## TO DO
Give back an exact repetition of the material below, from its first line through the line that contains "Coordinator: Dr Brian", both included, minus the pictures.

## DATA SHOWN
=== Section Start ===

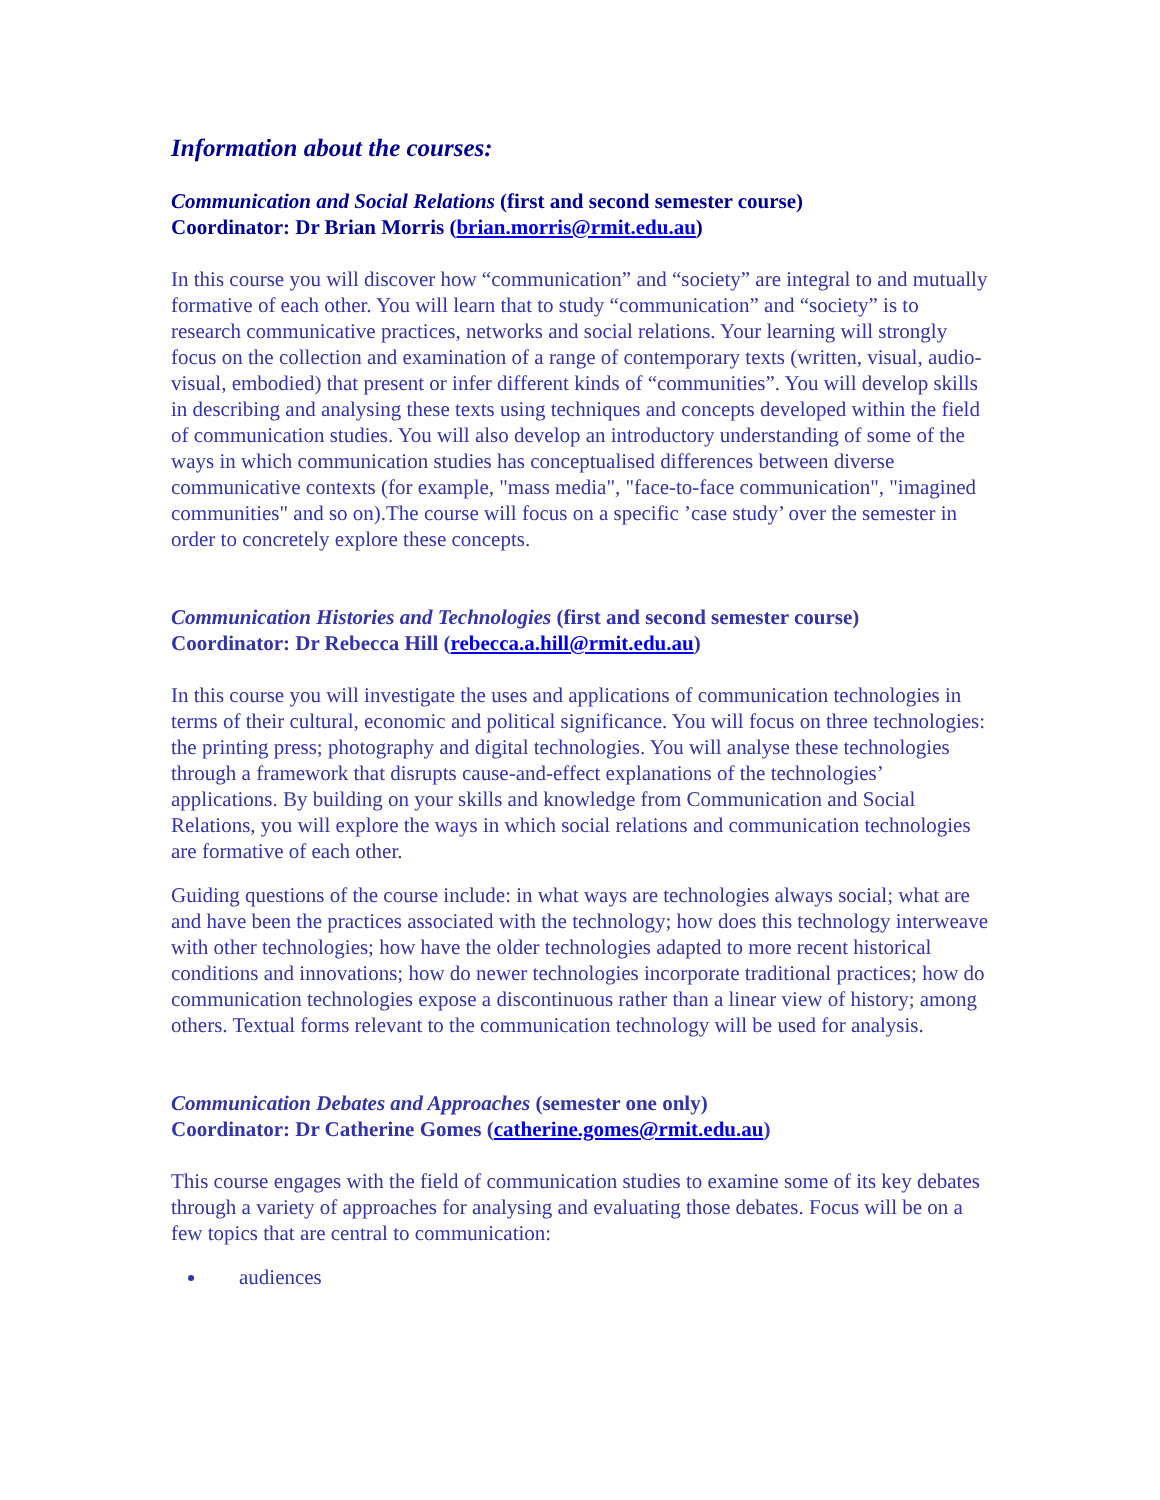Information about the courses:
Communication and Social Relations (first and second semester course)
Coordinator: Dr Brian Morris (brian.morris@rmit.edu.au)
In this course you will discover how “communication” and “society” are integral to and mutually formative of each other. You will learn that to study “communication” and “society” is to research communicative practices, networks and social relations. Your learning will strongly focus on the collection and examination of a range of contemporary texts (written, visual, audio-visual, embodied) that present or infer different kinds of “communities”. You will develop skills in describing and analysing these texts using techniques and concepts developed within the field of communication studies. You will also develop an introductory understanding of some of the ways in which communication studies has conceptualised differences between diverse communicative contexts (for example, "mass media", "face-to-face communication", "imagined communities" and so on).The course will focus on a specific ’case study’ over the semester in order to concretely explore these concepts.
Communication Histories and Technologies (first and second semester course)
Coordinator: Dr Rebecca Hill (rebecca.a.hill@rmit.edu.au)
In this course you will investigate the uses and applications of communication technologies in terms of their cultural, economic and political significance. You will focus on three technologies: the printing press; photography and digital technologies. You will analyse these technologies through a framework that disrupts cause-and-effect explanations of the technologies’ applications. By building on your skills and knowledge from Communication and Social Relations, you will explore the ways in which social relations and communication technologies are formative of each other.
Guiding questions of the course include: in what ways are technologies always social; what are and have been the practices associated with the technology; how does this technology interweave with other technologies; how have the older technologies adapted to more recent historical conditions and innovations; how do newer technologies incorporate traditional practices; how do communication technologies expose a discontinuous rather than a linear view of history; among others. Textual forms relevant to the communication technology will be used for analysis.
Communication Debates and Approaches (semester one only)
Coordinator: Dr Catherine Gomes (catherine.gomes@rmit.edu.au)
This course engages with the field of communication studies to examine some of its key debates through a variety of approaches for analysing and evaluating those debates. Focus will be on a few topics that are central to communication:
audiences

=== Section End ===

## COMPLETED EXERCISE
Information about the courses:
Communication and Social Relations (first and second semester course)
Coordinator: Dr Brian Morris (brian.morris@rmit.edu.au)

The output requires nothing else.